--- Dataset entries ---
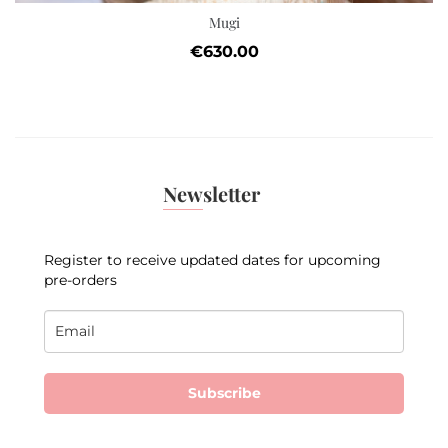
Mugi
Price
€630.00
Newsletter
Register to receive updated dates for upcoming
pre-orders
Subscribe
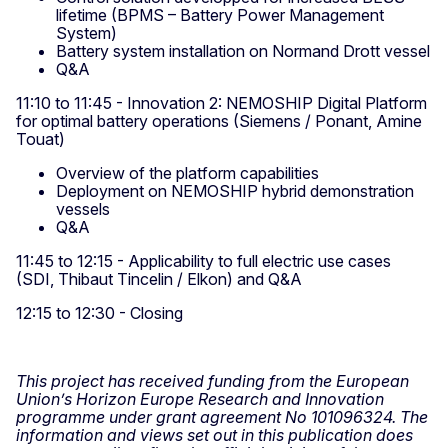
lifetime (BPMS – Battery Power Management
System)
Battery system installation on Normand Drott vessel
Q&A
11:10 to 11:45 - Innovation 2: NEMOSHIP Digital Platform
for optimal battery operations (Siemens / Ponant, Amine
Touat)
Overview of the platform capabilities
Deployment on NEMOSHIP hybrid demonstration
vessels
Q&A
11:45 to 12:15 - Applicability to full electric use cases
(SDI, Thibaut Tincelin / Elkon) and Q&A
12:15 to 12:30 - Closing
This project has received funding from the European
Union’s Horizon Europe Research and Innovation
programme under grant agreement No 101096324. The
information and views set out in this publication does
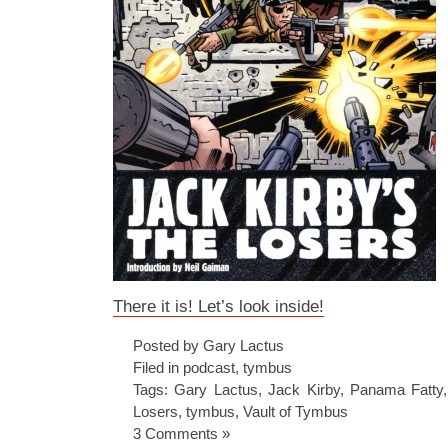
There it is! Let’s look inside!
Posted by Gary Lactus
Filed in
podcast
,
tymbus
Tags:
Gary Lactus
,
Jack Kirby
,
Panama Fatty
Losers
,
tymbus
,
Vault of Tymbus
3 Comments »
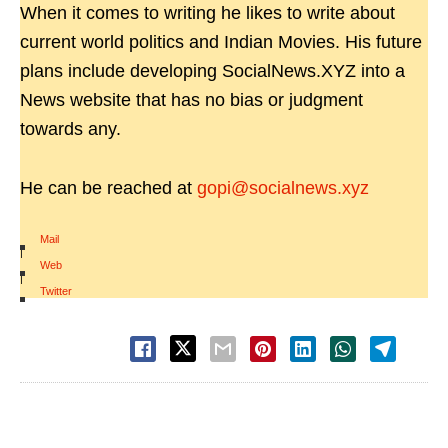
When it comes to writing he likes to write about
current world politics and Indian Movies. His future
plans include developing SocialNews.XYZ into a
News website that has no bias or judgment
towards any.
He can be reached at
gopi@socialnews.xyz
Mail
|
Web
|
Twitter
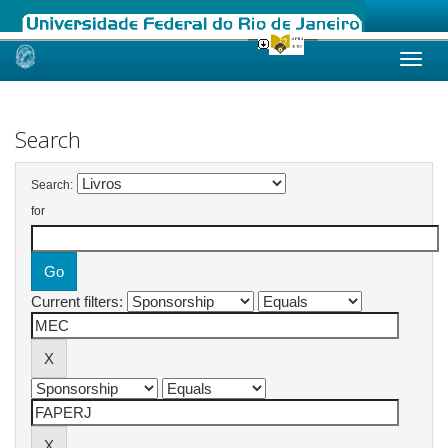
Skip
navigation
Search
Search:
for
Current filters:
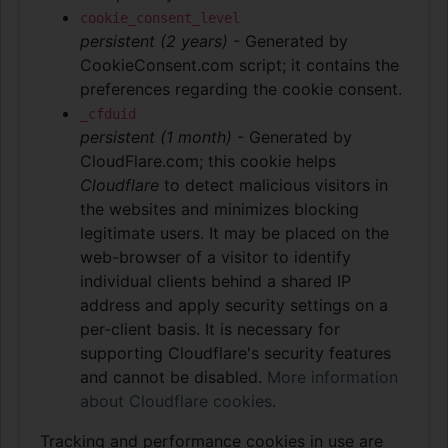
cookie_consent_level
persistent (2 years)
- Generated by
CookieConsent.com script; it contains the
preferences regarding the cookie consent.
_cfduid
persistent (1 month)
- Generated by
CloudFlare.com; this cookie helps
Cloudflare
to detect malicious visitors in
the websites and minimizes blocking
legitimate users. It may be placed on the
web-browser of a visitor to identify
individual clients behind a shared IP
address and apply security settings on a
per-client basis. It is necessary for
supporting Cloudflare's security features
and cannot be disabled.
More information
about Cloudflare cookies
.
Tracking and performance cookies in use are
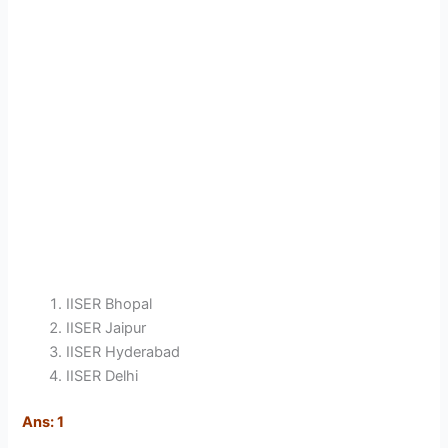
IISER Bhopal
IISER Jaipur
IISER Hyderabad
IISER Delhi
Ans: 1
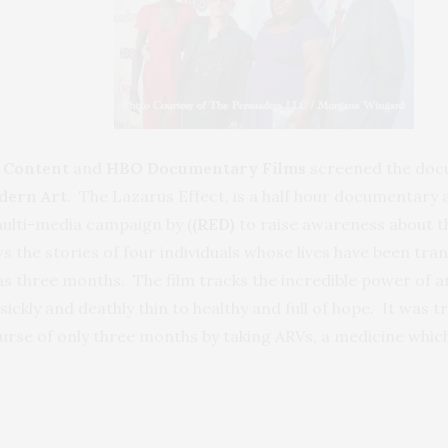
 Content
and
HBO Documentary Films
screened the do
dern Art
. The Lazarus Effect, is a half hour documentary 
multi-media campaign by (
(RED)
to raise awareness about t
ws the stories of four individuals whose lives have been tr
le as three months. The film tracks the incredible power of a
ickly and deathly thin to healthy and full of hope. It was 
rse of only three months by taking ARVs, a medicine which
---
» **How to complete this task**:
Reproduce every line of the material above word for word, omitting the pictures.

» **Solution to the problem**:
Mugi
Price
€630.00
Newsletter
Register to receive updated dates for upcoming
pre-orders
Subscribe
lifetime (BPMS – Battery Power Management
System)
Battery system installation on Normand Drott vessel
Q&A
11:10 to 11:45 - Innovation 2: NEMOSHIP Digital Platform
for optimal battery operations (Siemens / Ponant, Amine
Touat)
Overview of the platform capabilities
Deployment on NEMOSHIP hybrid demonstration
vessels
Q&A
11:45 to 12:15 - Applicability to full electric use cases
(SDI, Thibaut Tincelin / Elkon) and Q&A
12:15 to 12:30 - Closing
This project has received funding from the European
Union’s Horizon Europe Research and Innovation
programme under grant agreement No 101096324. The
information and views set out in this publication does
There it is! Let’s look inside!
Posted by Gary Lactus
Filed in
podcast
,
tymbus
Tags:
Gary Lactus
,
Jack Kirby
,
Panama Fatty
Losers
,
tymbus
,
Vault of Tymbus
3 Comments »
When it comes to writing he likes to write about
current world politics and Indian Movies. His future
plans include developing SocialNews.XYZ into a
News website that has no bias or judgment
towards any.
He can be reached at
gopi@socialnews.xyz
Mail
|
Web
|
Twitter
Skip
navigation
Search
Search:
for
Current filters:
cookie_consent_level
persistent (2 years)
- Generated by
CookieConsent.com script; it contains the
preferences regarding the cookie consent.
_cfduid
persistent (1 month)
- Generated by
CloudFlare.com; this cookie helps
Cloudflare
to detect malicious visitors in
the websites and minimizes blocking
legitimate users. It may be placed on the
web-browser of a visitor to identify
individual clients behind a shared IP
address and apply security settings on a
per-client basis. It is necessary for
supporting Cloudflare's security features
and cannot be disabled.
More information
about Cloudflare cookies
.
Tracking and performance cookies in use are
IISER Bhopal
IISER Jaipur
IISER Hyderabad
IISER Delhi
Ans: 1
 Content
and
HBO Documentary Films
screened the do
dern Art
. The Lazarus Effect, is a half hour documentary 
multi-media campaign by (
(RED)
to raise awareness about t
ws the stories of four individuals whose lives have been tr
le as three months. The film tracks the incredible power of a
ickly and deathly thin to healthy and full of hope. It was 
rse of only three months by taking ARVs, a medicine which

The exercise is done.